I think you need to re-think your cost requirements. :rofl:

Personally I would stay away from the European stuff. If it must be awd I’m thinking Subaru.


Euro-lux cars are never a good option, unless you can buy them new and get rid of them at the end of the warranty.
So you will not like my advice. Apparently you experience snow where you are. Keep the Equinox while at school. Set aside what would have been your car payment in a seperate account, then get what you want after to graduate.


19 years old and still in college this is a terrible idea. You have high insurance as it is and front wheel drive will work most of the time. As others point out European used luxury vehicles are costly to maintain .


I’ll echo pretty much what everyone else has said. The European bunch (the usual suspects, Audi, BMW, Mercedes) will burn a hole in your pocket in terms of maintenance.

This is an important point that I thought needs more emphasis. For most of your travels, front-wheel drive will be adequate. On snowy days where you truly need AWD, you would be better off not driving and using some other form of transit. AWD brings with it additional complexity in terms of maintenance as well as a dent in the gas mileage.

Entries taken from a collection:
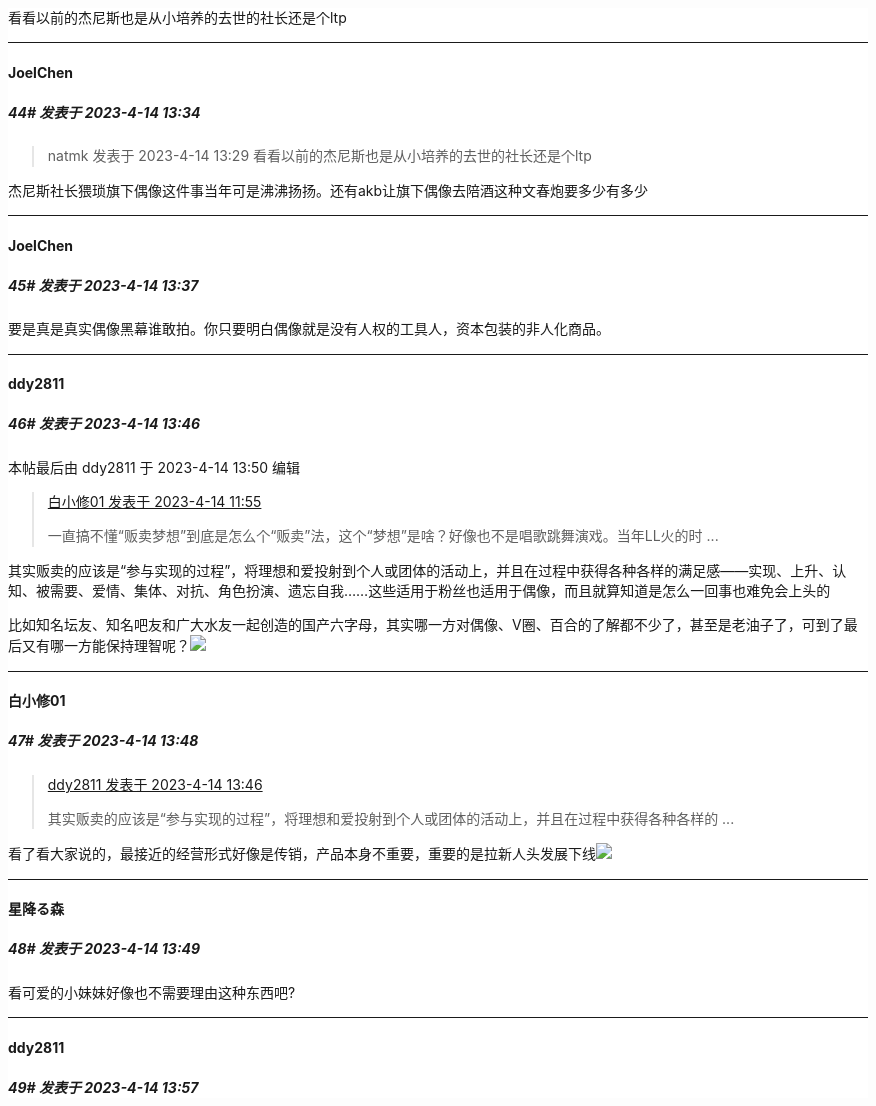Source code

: 看看以前的杰尼斯也是从小培养的去世的社长还是个ltp

*****

####  JoelChen  
##### 44#       发表于 2023-4-14 13:34

<blockquote>natmk 发表于 2023-4-14 13:29
看看以前的杰尼斯也是从小培养的去世的社长还是个ltp</blockquote>
杰尼斯社长猥琐旗下偶像这件事当年可是沸沸扬扬。还有akb让旗下偶像去陪酒这种文春炮要多少有多少

*****

####  JoelChen  
##### 45#       发表于 2023-4-14 13:37

要是真是真实偶像黑幕谁敢拍。你只要明白偶像就是没有人权的工具人，资本包装的非人化商品。

*****

####  ddy2811  
##### 46#       发表于 2023-4-14 13:46

 本帖最后由 ddy2811 于 2023-4-14 13:50 编辑 
<blockquote><a href="httphttps://bbs.saraba1st.com/2b/forum.php?mod=redirect&amp;goto=findpost&amp;pid=60448583&amp;ptid=2128777" target="_blank">白小修01 发表于 2023-4-14 11:55</a>

一直搞不懂“贩卖梦想”到底是怎么个“贩卖”法，这个“梦想”是啥？好像也不是唱歌跳舞演戏。当年LL火的时 ...</blockquote>
其实贩卖的应该是“参与实现的过程”，将理想和爱投射到个人或团体的活动上，并且在过程中获得各种各样的满足感——实现、上升、认知、被需要、爱情、集体、对抗、角色扮演、遗忘自我……这些适用于粉丝也适用于偶像，而且就算知道是怎么一回事也难免会上头的

比如知名坛友、知名吧友和广大水友一起创造的国产六字母，其实哪一方对偶像、V圈、百合的了解都不少了，甚至是老油子了，可到了最后又有哪一方能保持理智呢？<img src="https://static.saraba1st.com/image/smiley/face2017/068.png" referrerpolicy="no-referrer">

*****

####  白小修01  
##### 47#       发表于 2023-4-14 13:48

<blockquote><a href="httphttps://bbs.saraba1st.com/2b/forum.php?mod=redirect&amp;goto=findpost&amp;pid=60449852&amp;ptid=2128777" target="_blank">ddy2811 发表于 2023-4-14 13:46</a>

其实贩卖的应该是“参与实现的过程”，将理想和爱投射到个人或团体的活动上，并且在过程中获得各种各样的 ...</blockquote>
看了看大家说的，最接近的经营形式好像是传销，产品本身不重要，重要的是拉新人头发展下线<img src="https://static.saraba1st.com/image/smiley/face2017/040.png" referrerpolicy="no-referrer">

*****

####  星降る森  
##### 48#       发表于 2023-4-14 13:49

看可爱的小妹妹好像也不需要理由这种东西吧?

*****

####  ddy2811  
##### 49#       发表于 2023-4-14 13:57
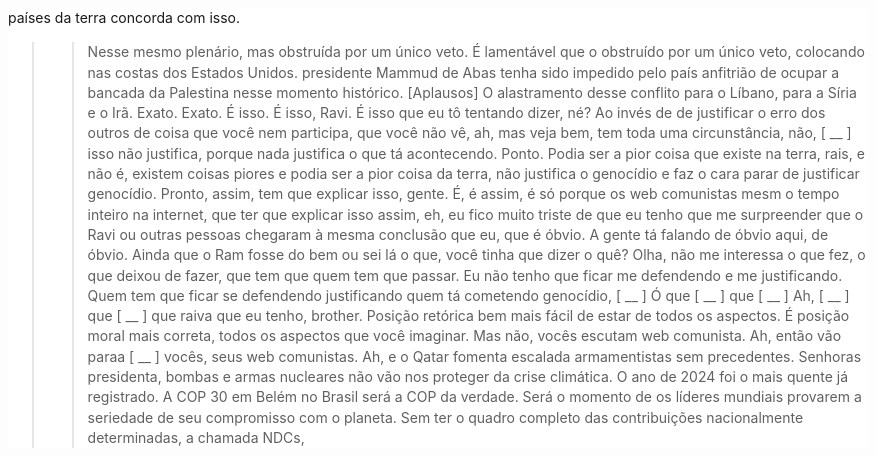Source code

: países da terra concorda com isso.
>> Nesse mesmo plenário, mas obstruída por
um único veto. É lamentável que o
>> obstruído por um único veto, colocando
nas costas dos Estados Unidos.
presidente Mammud de Abas tenha sido
impedido pelo país anfitrião de ocupar a
bancada da Palestina nesse momento
histórico.
[Aplausos]
O alastramento desse conflito para o
Líbano, para a Síria e o Irã.
>> Exato. Exato. É isso. É isso, Ravi. É
isso que eu tô tentando dizer, né? Ao
invés de de justificar o erro dos outros
de coisa que você nem participa, que
você não vê, ah, mas veja bem, tem toda
uma circunstância, não, [ __ ] isso
não justifica, porque nada justifica o
que tá acontecendo. Ponto. Podia ser a
pior coisa que existe na terra, rais, e
não é, existem coisas piores e podia ser
a pior coisa da terra, não justifica o
genocídio e faz o cara parar de
justificar genocídio. Pronto, assim, tem
que explicar isso, gente. É, é assim, é
só porque os web comunistas mesm o tempo
inteiro na internet, que ter que
explicar isso assim, eh, eu fico muito
triste de que eu tenho que me
surpreender que o Ravi ou outras pessoas
chegaram à mesma conclusão que eu, que é
óbvio.
A gente tá falando de óbvio aqui,
de óbvio. Ainda que o Ram fosse do bem
ou sei lá o que, você tinha que dizer o
quê? Olha, não me interessa o que fez, o
que deixou de fazer, que tem que quem
tem que passar. Eu não tenho que ficar
me defendendo e me justificando. Quem
tem que ficar se defendendo justificando
quem tá cometendo genocídio, [ __ ] Ó
que [ __ ] que [ __ ] Ah, [ __ ] que
[ __ ] que raiva que eu tenho, brother.
Posição retórica bem mais fácil de estar
de todos os aspectos. É posição moral
mais correta, todos os aspectos que você
imaginar. Mas não, vocês escutam web
comunista. Ah, então vão paraa [ __ ]
vocês, seus web comunistas.
>> Ah, e o Qatar fomenta escalada
armamentistas sem precedentes.
Senhoras presidenta,
bombas e armas nucleares não vão nos
proteger da crise climática.
O ano de 2024 foi o mais quente já
registrado.
A COP 30 em Belém no Brasil será a COP
da verdade. Será o momento de os líderes
mundiais provarem a seriedade de seu
compromisso com o planeta.
Sem ter o quadro completo das
contribuições nacionalmente
determinadas, a chamada NDCs,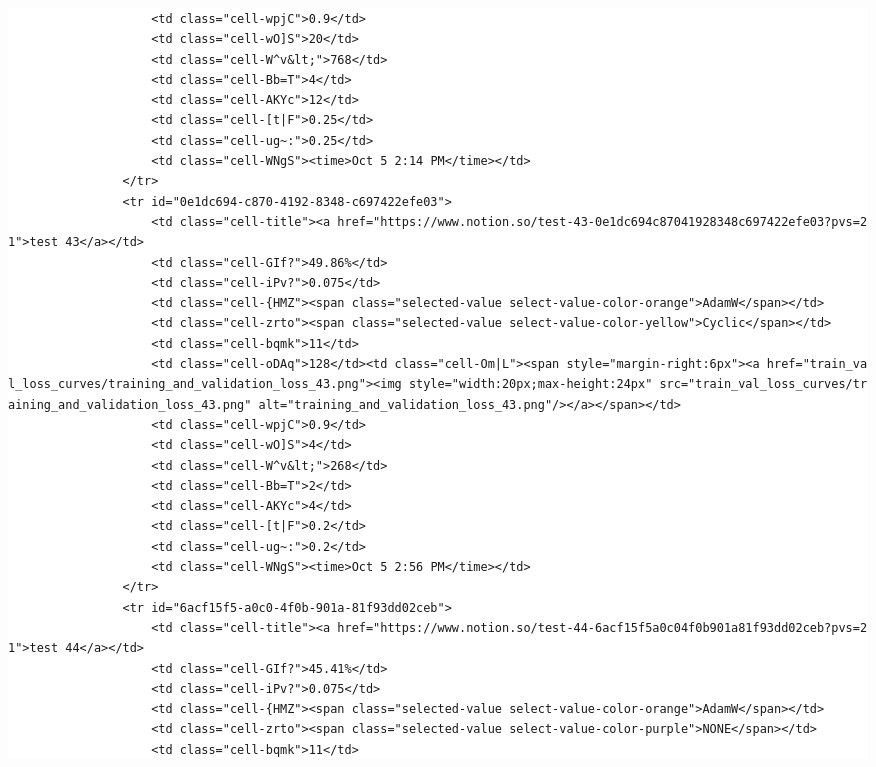 						<td class="cell-wpjC">0.9</td>
						<td class="cell-wO]S">20</td>
						<td class="cell-W^v&lt;">768</td>
						<td class="cell-Bb=T">4</td>
						<td class="cell-AKYc">12</td>
						<td class="cell-[t|F">0.25</td>
						<td class="cell-ug~:">0.25</td>
						<td class="cell-WNgS"><time>Oct 5 2:14 PM</time></td>
					</tr>
					<tr id="0e1dc694-c870-4192-8348-c697422efe03">
						<td class="cell-title"><a href="https://www.notion.so/test-43-0e1dc694c87041928348c697422efe03?pvs=21">test 43</a></td>
						<td class="cell-GIf?">49.86%</td>
						<td class="cell-iPv?">0.075</td>
						<td class="cell-{HMZ"><span class="selected-value select-value-color-orange">AdamW</span></td>
						<td class="cell-zrto"><span class="selected-value select-value-color-yellow">Cyclic</span></td>
						<td class="cell-bqmk">11</td>
						<td class="cell-oDAq">128</td><td class="cell-Om|L"><span style="margin-right:6px"><a href="train_val_loss_curves/training_and_validation_loss_43.png"><img style="width:20px;max-height:24px" src="train_val_loss_curves/training_and_validation_loss_43.png" alt="training_and_validation_loss_43.png"/></a></span></td>
						<td class="cell-wpjC">0.9</td>
						<td class="cell-wO]S">4</td>
						<td class="cell-W^v&lt;">268</td>
						<td class="cell-Bb=T">2</td>
						<td class="cell-AKYc">4</td>
						<td class="cell-[t|F">0.2</td>
						<td class="cell-ug~:">0.2</td>
						<td class="cell-WNgS"><time>Oct 5 2:56 PM</time></td>
					</tr>
					<tr id="6acf15f5-a0c0-4f0b-901a-81f93dd02ceb">
						<td class="cell-title"><a href="https://www.notion.so/test-44-6acf15f5a0c04f0b901a81f93dd02ceb?pvs=21">test 44</a></td>
						<td class="cell-GIf?">45.41%</td>
						<td class="cell-iPv?">0.075</td>
						<td class="cell-{HMZ"><span class="selected-value select-value-color-orange">AdamW</span></td>
						<td class="cell-zrto"><span class="selected-value select-value-color-purple">NONE</span></td>
						<td class="cell-bqmk">11</td>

#### [Work to be completed]
List every vehicle brand or model named in the car-buying replies above.

#### [Task result]
Subaru, Equinox, Audi, BMW, Mercedes